Lloyd Webber warns online piracy will cost industry £1.2bn

Published Friday 3 April 2009 at 17:27 by Lalayn Baluch

Andrew Lloyd Webber has warned the government that its failure to tackle online piracy will result in “cataclysmic consequences” for the creative industries.

Speaking at the House of Lords, the composer, producer and Tory peer revealed that the music sector looked set to lose a projected £1.2 billion within a six-year period between 2007 and 2012 because of online copyright infringements, as well as 30,000 UK jobs - not including performers and composers who could lose their livelihood and stop creating as a result.

Lloyd Webber said the music industry was being ‘eroded’ by illegal activity online, and that it had lost £180 million because of internet piracy in 2008 alone.

He called on the government to help safeguard the future of the creative industries before it is too late.

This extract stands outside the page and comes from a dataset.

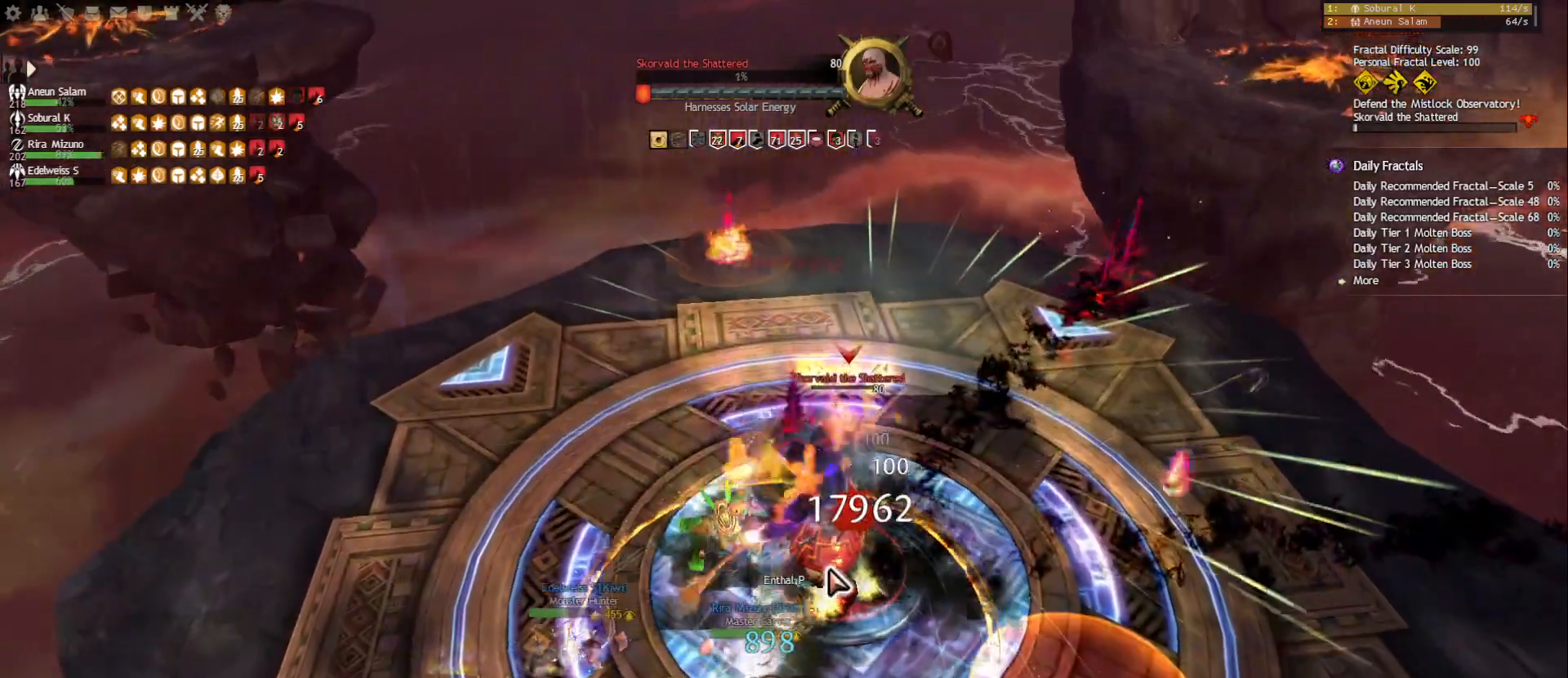
{"keys": [], "mouse": [], "events": [[33, "f", "up"], [33, "mouse_right", "down"], [117, "2", "down"], [133, "mouse_right", "up"], [200, "2", "up"], [317, "d", "down"], [317, "mouse_right", "down"], [417, "mouse_right", "up"], [417, "space", "down"], [467, "d", "up"], [500, "space", "up"]]}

“The question that occurs to me is whether in ten years’ time Britain will be a place from which, say, the Beatles could have emerged? Will Britain be a fertile environment for all creative talent? Will Britain be a place where music, TV, film, games and publishing companies are sufficiently healthy to invest in British creative talent and take it to the rest of the world?

“No, not when there are no longer shops selling physical products and when the internet has become a sort of Somalia of unregulated theft and piracy,” Lloyd Webber warned.

He also lambasted internet service providers, saying that they “feed off and undermine” the creative economies.

The peer urged the government to start regulating ISPs and encourage them to be more active in tackling copyright infringements, rather than expecting rights-holders to undertake the expensive and unpopular task of seeking prosecutions against individuals.

Lloyd Webber added: “Britain’s creative industries are not content providers for broadband. They are the experiences that bring consumers to the internet in the first place and they can only survive in a safe internet world. Lawlessness is not a model for any society and it cannot be a model for our digital future.

“The cultural ‘free lunch’ is not free because film, music, printed media and so on cannot be produced, marketed and distributed for nothing. Investment must be rewarded and performers, composers and authors must be paid.”